The film is driven by DiCaprio’s depiction of Belfort. We see a characteristically-powerful performance in which he plays a man whose amorality is only matched by his unbridled thirst for money. He is engrossing to watch, making the contestants of The Apprentice look like choir boys. He swaggers from one debauched extreme to the next, exuding power and treating all like disposable objects – a scene in which he makes a female colleague shave her head for $10,000 best illustrates this. The role is unlike much of his previous work; the closest comparison may be his portrayal of slave trader Calvin Candie in Django Unchained. You will cringe at his offensiveness, sit mouth agape at the scenes of outrageous drug-fuelled parties and be enthralled by his over-the-top monologues to his employees as he whips the “wolf pit” into a money-hungry frenzy.

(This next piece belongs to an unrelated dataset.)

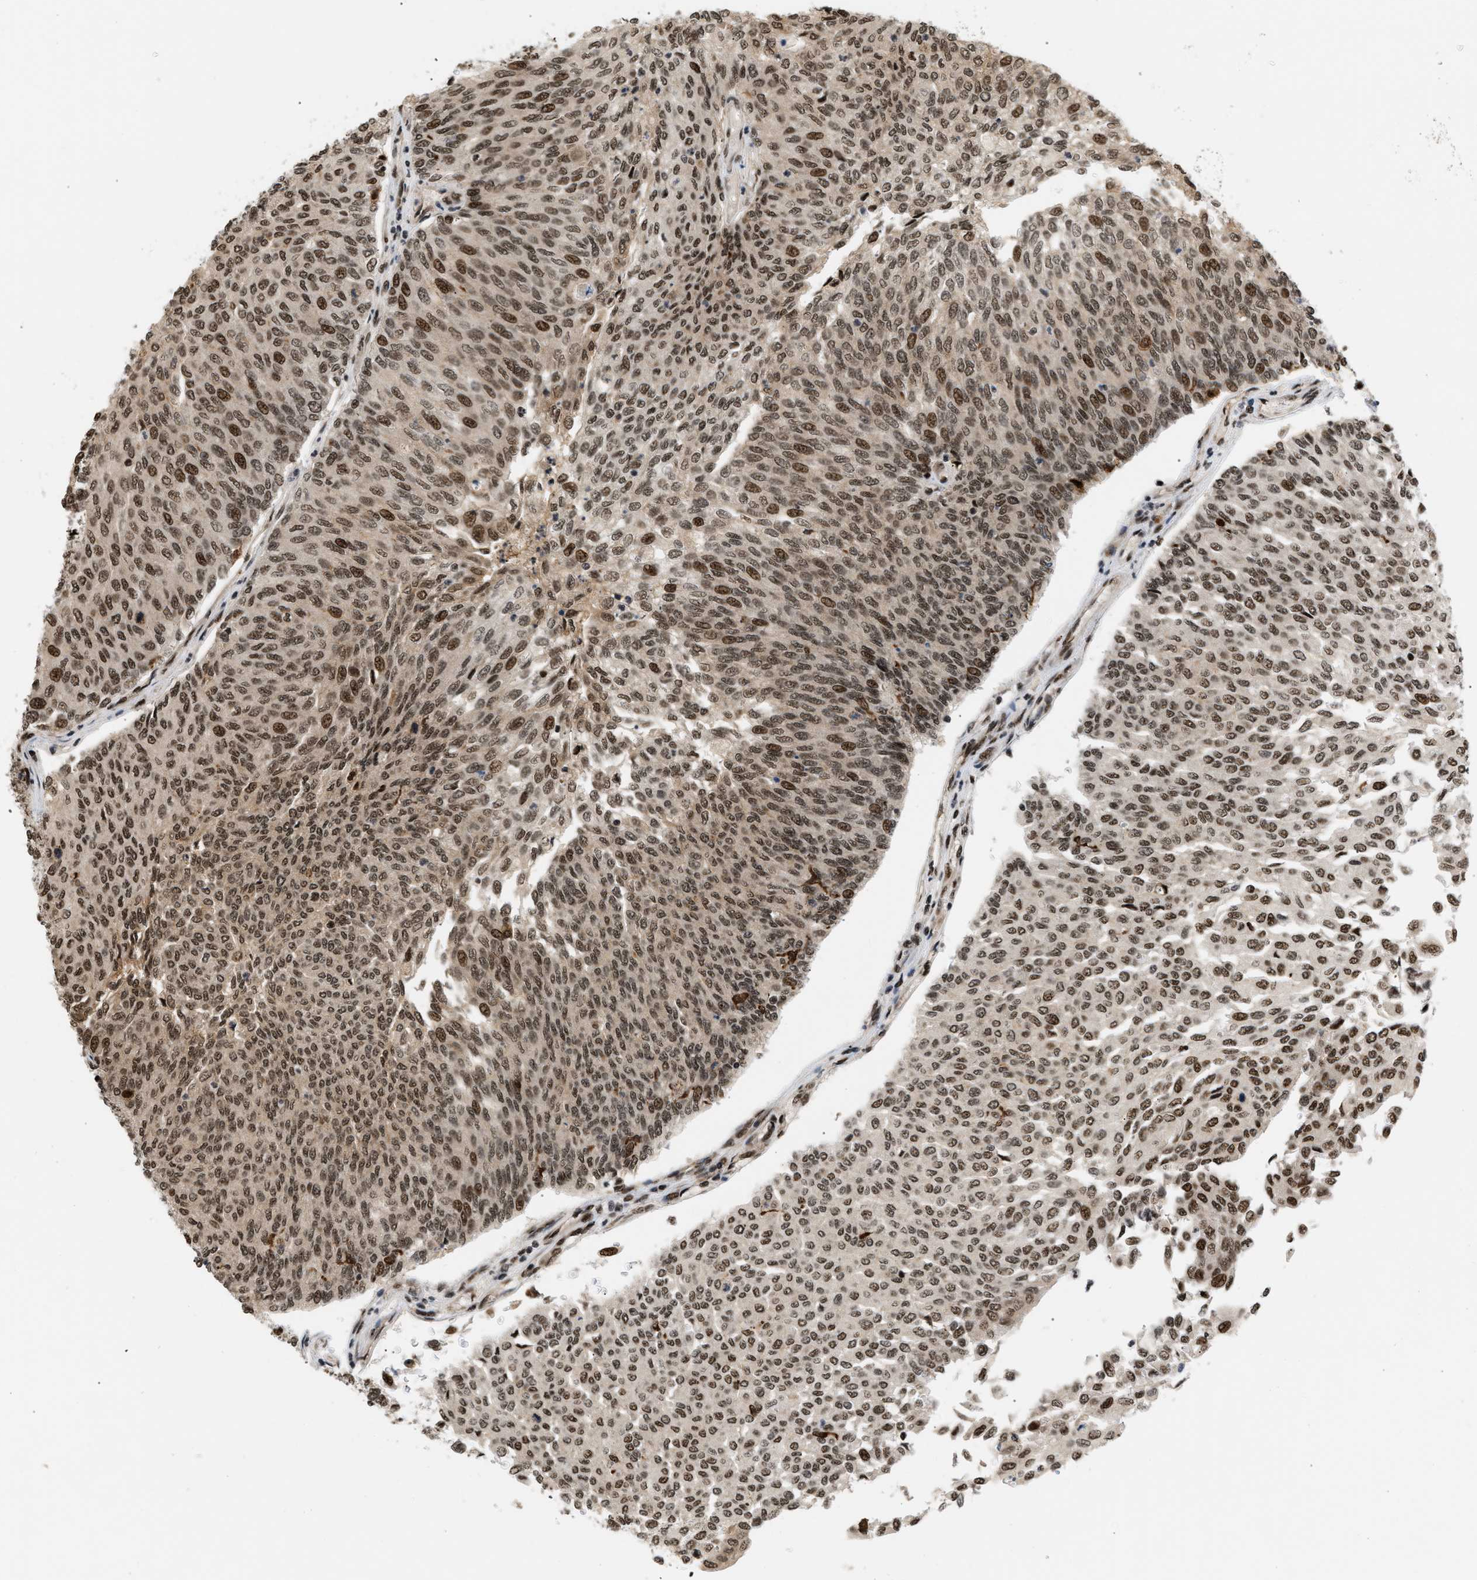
{"staining": {"intensity": "moderate", "quantity": ">75%", "location": "nuclear"}, "tissue": "urothelial cancer", "cell_type": "Tumor cells", "image_type": "cancer", "snomed": [{"axis": "morphology", "description": "Urothelial carcinoma, Low grade"}, {"axis": "topography", "description": "Urinary bladder"}], "caption": "Urothelial cancer tissue exhibits moderate nuclear expression in about >75% of tumor cells, visualized by immunohistochemistry. The staining was performed using DAB (3,3'-diaminobenzidine), with brown indicating positive protein expression. Nuclei are stained blue with hematoxylin.", "gene": "RBM5", "patient": {"sex": "female", "age": 79}}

Jonah Hill gives a strong supporting performance as (if it was possible) the even more depraved second-in-command to Belfort. Imagine the love child of Richard Hammond and Joseph Geobbels with a mouth that belongs in the Sopranos and you won’t be far of the mark. He acts as the comic relief of the film and his back and forth with DiCaprio and the supporting cast is highly entertaining. He is reminiscent of Joe Peschi’s character in Goodfellas; a pint-sized ball of perversion and obscenity with a set of pristine teeth that are only outshone by the gold Rolexes that abound in every scene.

Ex-Neighbours actress, Margo Robbie, gives a strong performance as Belfort’s trophy wife and is seemingly the only character able to outshout DiCaprio in the fiery rows. Joanna Lumley plays an upperclass English inlaw and Matthew McConaughy makes a short yet memorable appearance as Belfort’s eccentric mentor.

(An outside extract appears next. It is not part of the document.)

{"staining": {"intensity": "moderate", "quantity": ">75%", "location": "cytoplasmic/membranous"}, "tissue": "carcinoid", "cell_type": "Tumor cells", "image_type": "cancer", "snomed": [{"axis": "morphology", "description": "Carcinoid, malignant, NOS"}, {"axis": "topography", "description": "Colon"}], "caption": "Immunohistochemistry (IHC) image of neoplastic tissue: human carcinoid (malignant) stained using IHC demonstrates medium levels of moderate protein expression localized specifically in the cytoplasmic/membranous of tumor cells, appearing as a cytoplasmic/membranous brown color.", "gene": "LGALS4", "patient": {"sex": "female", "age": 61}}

The film has been criticised in the media for “glorifying psychopathic behaviour” by most notably a daughter of one of Jordan Belforts’ business associates. This reviewer will admit – as an impressionable 22-year-old with an overdraft and student loan that would likely barely cover the costs of Belfort’s cocaine habit for a week – the film did have a certain allure. However, this allure quickly fades as the film enters the third act and Belforts’ escapades go from (extreme) office hijinks to domestic violence, kidnapping and scenes in which his drug habit becomes self-destructive and pitiful.

Belfort is not glorified in this film; despite making a short cameo at the end, he could surely not be proud watching his on-screen depiction. I think most people with any amount of empathy or morality will be able to see that this is a despicable character. Rather than a glorification of this culture, what it seems to actually be is a reflection of the lifestyle we love to hate in recent years – the veritable bogey man; the banker.

The Wolf of Wall Street has been nominated for five Oscars, including best actor and supporting actor for DiCaprio and Jonah Hill respectively, best director and best picture. Whether DiCaprio will finally get the Oscar that has thus far alluded him remains to be seen, but it is hard to find a more performance-driven film this year.

The film is showing at Ipswich Film Theatre from February 14. It is not to be missed.